El epicentro del terremoto se localizó en el mar Caribe, a 100 kilómetros al noroeste del municipio Mantua, en la provincia de Pinar del Río. El temblor se propagó por todo el tercio occidental de la isla. Residentes de La Habana confirmaron la percepción del sismo, especialmente en edificios altos, aunque el evento no generó situaciones de emergencia.
El Servicio Geológico de Estados Unidos presentó una estimación técnica alternativa. Esta entidad calculó la magnitud en 6,1 y ubicó el epicentro a 104 kilómetros al oeste-noroeste de Mantua. Ambas instituciones coinciden en la localización del fenómeno fuera de la franja costera habitada, lo cual explica la falta de daños reportados.
Antecedentes sísmicos y comparativa regional
La actividad sísmica en Cuba presenta precedentes recientes de mayor impacto. El 23 de diciembre, un sismo de 6,1 afectó el municipio Guamá, en Santiago de Cuba. Ese evento generó 446 réplicas y causó daños en 90 viviendas, además de comprometer cuatro edificaciones estatales.
El panorama se agravó en noviembre de 2024 con dos terremotos en la localidad de Pilón.
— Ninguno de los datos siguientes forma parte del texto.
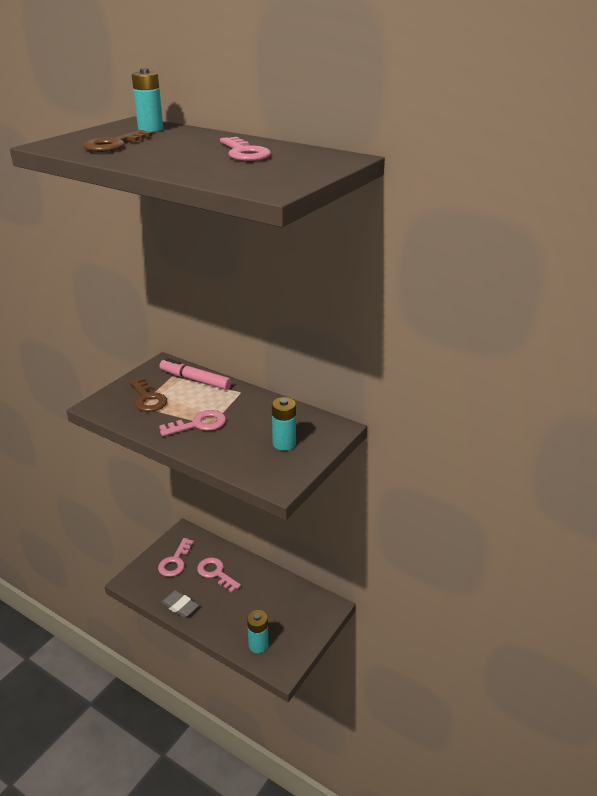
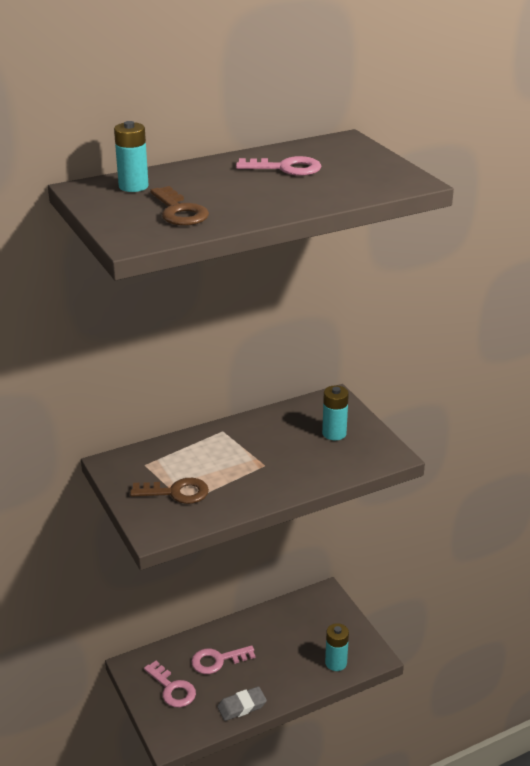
camera: 60 degrees left, 0 degrees up
pink marker [159,358,231,390] -> none
pink key [159,410,226,436] -> none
Los eventos de 6,0 y 6,7 provocaron más de 800 réplicas. El informe oficial del Ejecutivo cubano contabilizó diez personas heridas y más de 8.600 viviendas dañadas, de las cuales 156 sufrieron derrumbes totales.
Durante el año 2025, el Cenais registró 4.535 terremotos en el territorio nacional. De esta cifra, solo quince resultaron perceptibles para la población. Los especialistas mantienen el monitoreo constante ante la recurrencia de estos fenómenos en las diversas zonas de la isla.
Dinámica tectónica en el territorio cubano
La región oriental concentra la mayor actividad sísmica del país. La costa sur de Santiago de Cuba, Granma y Guantánamo exhibe la peligrosidad más alta debido a la cercanía con la Falla de Oriente. Esta fractura marca el límite entre la placa de Norteamérica y la placa del Caribe.
Cuba forma parte de un área geológica compleja que se extiende desde México hasta la República Dominicana. En este sector confluyen múltiples sistemas de fallas tectónicas. La interacción constante entre estas placas genera una dinámica sísmica frecuente que exige protocolos de prevención permanentes.